Genel bir yasal düzenlemeye konu edilmemiş olan yetki devri sorunu, belediye mevzuatına serpiştirilmiş dağınık ve tutarsız hükümlerle büsbütün karmaşık bir hale getirilmiştir. Yürütme, yönetim ve temsil işlevleri ile donatılmış olan belediye başkanının hangi yetkilerini kimlere devredebileceği sorununun mevzuat hükümlerinin ayrıntıları üzerindeki değerlendirilmelerle açıklanması gerekmektedir.

Belediye Kanununun 101.maddesindeki “Belediye reisi kendi mesuliyet ve

nezareti altında kendine ait vezaiften bir kısmını namına tedvir ve intaç etmek üzere muavinlerine tevdi eylemek selahiyetini haizdir.” eklindeki hükme göre, başkan,

görevlerinden bir bölümünü, sorumluluğu ve gözetim yetkisi kendisine kalmak koşuluyla, kendi adına yürütülmek ve sonuçlandırılmak üzere yardımcılarına aktarma yetkisine sahiptir. Bu düzenleme uyarınca, yetki devredip devretmemek başkanın takdirine bağlıdır. Hangi yetkilerin ne ölçüde kimlere ve ne kadar süreyle devredileceğini belirtmeye ilişkin karar başkana ait olacaktır. Söz konusu maddede yardımcılara görev aktarılmasından söz edilmekle birlikte bunun aynı zamanda bir yetki devri olduğu sonucuna varılmalıdır.

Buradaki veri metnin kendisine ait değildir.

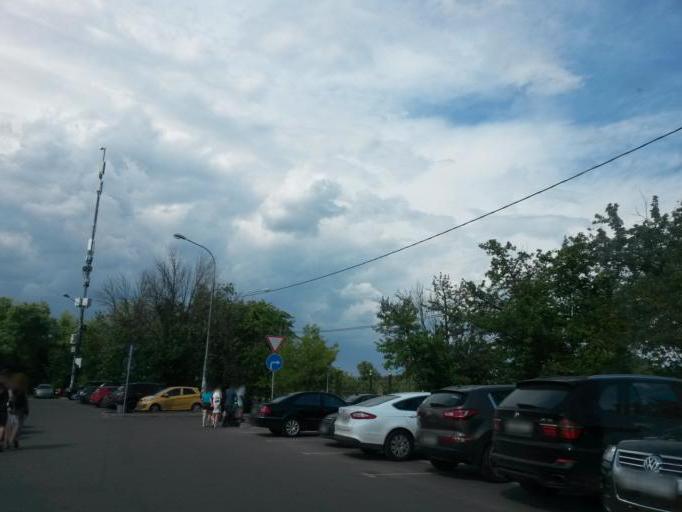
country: RU
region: Moscow
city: Orekhovo-Borisovo Severnoye
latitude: 55.6148
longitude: 37.6741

Devredilen görev ve yetkiler başkanın genel sorumluluğunu ve gözetim yetkisini bertaraf etmeksizin ve başkan adına yürütülecek yani belediyenin başkanlık makamını bağlayıcı nitelikte olacaktır.

Belediye Kanununu 78.maddesindeki “Encümen belediye reisinin veya tevkil

edeceği zatın riyasetinde ... toplanır.” hükmüne göre başkan aynı zamanda belediye

encümeninin de doğal başkanı olmakla birlikte bu görevi yürütmek üzere yetki devrinde bulunabilecektir. Burada kullanılan “tevkil” sözcüğü vekalet ilişkisini değil yetki devrini ifade etmektedir. Madde metninde başkanın “tevkil edeceği zat” ibaresinden başkan yardımcıları ile encümen üyelerinden herhangi birinin encümen başkanı olabileceği izlenimi doğmaktadır. Ancak, encümenin seçilmiş üyesi olmayan veya başkan yardımcısı sıfatını taşımayan meclis üyeleri ile encümende görev alan birim amirlerinin astı konumunda olan görevlilerin encümen başkanı olarak yetkilendirilmesi mümkün olmayacaktır. Belediye kolluğunun başında bulunan zabıta amiri ile denetim işlevini gerçekleştiren müfettişlerin de 77.maddenin son fıkrası uyarınca encümen üyesi olmaları yasaklandığından encümen başkanı olarak yetkilendirilmeleri düşünülemez. Aynı madde meclis tarafından encümen üye sayısının yarısını geçmemek ve ikiden aşağı olmamak üzere meclis üyelerinin bir yıllığına onursal encümen üyesi seçilebileceği ve gerekirse huzur hakkı ödenebileceği öngö-rülmektedir. Bu kişilerin de başkan tarafından encümen başkanı olarak yetkilen-dirilmeleri mümkün değildir. Çünkü, onursal encümen üyeliği aktif bir görev olmayıp yalnızca manevi yönü olan bir payeden ibarettir. Üstelik, bu yolla encümenin yapı ve oluşum kompozisyonunun bozulması da uygun olmayacaktır.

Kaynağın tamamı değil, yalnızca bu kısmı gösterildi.